In deze zaak heeft het Gerechtshof 's-Hertogenbosch op 21 april 2022 uitspraak gedaan in hoger beroep over het gezag van de minderjarige [minderjarige], geboren in 2015. De moeder, verzoekster in hoger beroep, verzet zich tegen de beslissing van de rechtbank Zeeland-West-Brabant, die de vader het eenhoofdig gezag over [minderjarige] had toegewezen. De moeder heeft in haar beroepschrift verzocht om de beschikking van de rechtbank te vernietigen en haar verzoeken in eerste aanleg toe te wijzen. De vader heeft in zijn verweerschrift verzocht de grieven van de moeder af te wijzen en de beschikking te bekrachtigen. De Jeugdbescherming Brabant en de Raad voor de Kinderbescherming hebben als belanghebbenden in de procedure opgetreden.
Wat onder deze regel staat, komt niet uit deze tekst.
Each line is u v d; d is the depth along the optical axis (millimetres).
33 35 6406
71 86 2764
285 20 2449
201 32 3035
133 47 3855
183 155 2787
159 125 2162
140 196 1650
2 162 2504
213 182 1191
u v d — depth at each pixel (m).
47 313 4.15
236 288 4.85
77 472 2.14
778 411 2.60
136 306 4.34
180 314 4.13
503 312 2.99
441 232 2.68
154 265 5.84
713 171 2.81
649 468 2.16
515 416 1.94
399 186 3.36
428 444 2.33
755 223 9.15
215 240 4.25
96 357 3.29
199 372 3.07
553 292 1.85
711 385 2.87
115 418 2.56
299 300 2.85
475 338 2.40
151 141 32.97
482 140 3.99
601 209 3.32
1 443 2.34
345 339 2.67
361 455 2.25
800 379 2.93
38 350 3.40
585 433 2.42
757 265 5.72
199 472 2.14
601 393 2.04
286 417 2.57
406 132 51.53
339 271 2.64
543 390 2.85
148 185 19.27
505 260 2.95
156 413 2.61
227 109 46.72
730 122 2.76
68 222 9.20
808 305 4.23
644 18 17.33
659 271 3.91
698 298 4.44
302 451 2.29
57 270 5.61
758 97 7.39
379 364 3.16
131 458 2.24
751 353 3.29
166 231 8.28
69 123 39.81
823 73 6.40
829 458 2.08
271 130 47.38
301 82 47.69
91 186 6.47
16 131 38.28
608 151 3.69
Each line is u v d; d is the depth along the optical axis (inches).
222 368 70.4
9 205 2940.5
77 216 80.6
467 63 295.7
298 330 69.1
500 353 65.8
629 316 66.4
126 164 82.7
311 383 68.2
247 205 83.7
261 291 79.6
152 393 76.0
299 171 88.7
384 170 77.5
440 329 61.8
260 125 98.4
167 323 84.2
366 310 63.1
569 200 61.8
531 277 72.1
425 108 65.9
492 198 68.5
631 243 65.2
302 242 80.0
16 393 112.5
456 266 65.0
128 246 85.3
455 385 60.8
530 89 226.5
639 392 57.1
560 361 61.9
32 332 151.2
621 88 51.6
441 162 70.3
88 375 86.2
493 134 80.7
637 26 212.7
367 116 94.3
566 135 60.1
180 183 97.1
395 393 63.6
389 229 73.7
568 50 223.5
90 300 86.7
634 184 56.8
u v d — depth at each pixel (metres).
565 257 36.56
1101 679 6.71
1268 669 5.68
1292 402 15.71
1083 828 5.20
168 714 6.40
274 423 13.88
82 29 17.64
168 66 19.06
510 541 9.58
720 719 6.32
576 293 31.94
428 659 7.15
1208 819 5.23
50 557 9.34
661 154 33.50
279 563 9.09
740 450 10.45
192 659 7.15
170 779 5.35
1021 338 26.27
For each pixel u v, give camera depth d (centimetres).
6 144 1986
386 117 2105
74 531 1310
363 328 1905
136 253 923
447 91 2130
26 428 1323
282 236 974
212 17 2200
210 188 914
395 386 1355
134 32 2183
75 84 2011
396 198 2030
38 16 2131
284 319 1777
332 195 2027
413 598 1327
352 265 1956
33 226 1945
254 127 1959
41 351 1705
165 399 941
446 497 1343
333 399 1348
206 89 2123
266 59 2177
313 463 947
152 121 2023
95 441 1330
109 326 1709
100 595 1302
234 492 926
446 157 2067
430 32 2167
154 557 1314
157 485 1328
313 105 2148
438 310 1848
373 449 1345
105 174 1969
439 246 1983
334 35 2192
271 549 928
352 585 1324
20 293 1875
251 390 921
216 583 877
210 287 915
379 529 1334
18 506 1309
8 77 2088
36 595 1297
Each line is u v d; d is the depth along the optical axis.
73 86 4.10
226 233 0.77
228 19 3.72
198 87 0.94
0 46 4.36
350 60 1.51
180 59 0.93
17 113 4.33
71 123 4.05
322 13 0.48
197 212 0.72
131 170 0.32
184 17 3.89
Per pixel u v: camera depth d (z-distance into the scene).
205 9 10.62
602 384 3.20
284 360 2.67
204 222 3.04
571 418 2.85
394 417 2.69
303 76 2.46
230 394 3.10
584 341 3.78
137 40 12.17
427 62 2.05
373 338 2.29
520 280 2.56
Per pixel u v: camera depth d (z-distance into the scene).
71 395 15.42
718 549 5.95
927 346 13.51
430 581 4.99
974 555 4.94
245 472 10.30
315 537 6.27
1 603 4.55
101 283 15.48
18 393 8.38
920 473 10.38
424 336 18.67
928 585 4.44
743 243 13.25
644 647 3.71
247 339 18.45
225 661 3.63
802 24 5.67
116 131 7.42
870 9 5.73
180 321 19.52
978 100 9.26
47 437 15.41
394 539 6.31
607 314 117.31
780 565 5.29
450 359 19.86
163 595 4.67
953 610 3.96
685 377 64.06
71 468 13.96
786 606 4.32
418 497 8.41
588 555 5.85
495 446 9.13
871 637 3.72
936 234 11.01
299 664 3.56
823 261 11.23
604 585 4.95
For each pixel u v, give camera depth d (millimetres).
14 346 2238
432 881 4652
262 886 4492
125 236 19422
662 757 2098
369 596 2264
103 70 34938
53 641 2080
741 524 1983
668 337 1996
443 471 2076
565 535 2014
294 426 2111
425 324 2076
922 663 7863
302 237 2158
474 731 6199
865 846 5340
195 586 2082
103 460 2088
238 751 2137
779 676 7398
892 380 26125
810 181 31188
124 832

Tijdens de mondelinge behandeling op 17 maart 2022 zijn beide ouders, hun advocaten en vertegenwoordigers van de GI en de raad gehoord. De moeder heeft aangevoerd dat er recente positieve ontwikkelingen zijn in haar relatie met [minderjarige] en dat zij actief betrokken wil zijn bij de hulpverlening. De vader heeft echter betoogd dat de moeder nog steeds bezwaren tegen hem heeft en dat haar houding ten opzichte van hem en de GI niet is veranderd. De GI heeft aangegeven dat de moeder niet in staat is om op een verantwoordelijke manier invulling te geven aan haar gezag.
Het hof heeft na beoordeling van de stukken en de mondelinge behandeling geoordeeld dat de rechtbank terecht het verzoek van de vader tot eenhoofdig gezag heeft toegewezen. Het hof heeft geen reden om te twijfelen aan de beslissing van de rechtbank en heeft de beschikking bekrachtigd. De verzoeken van de moeder zijn afgewezen, en de proceskosten in hoger beroep zijn gecompenseerd, waarbij iedere partij de eigen kosten draagt.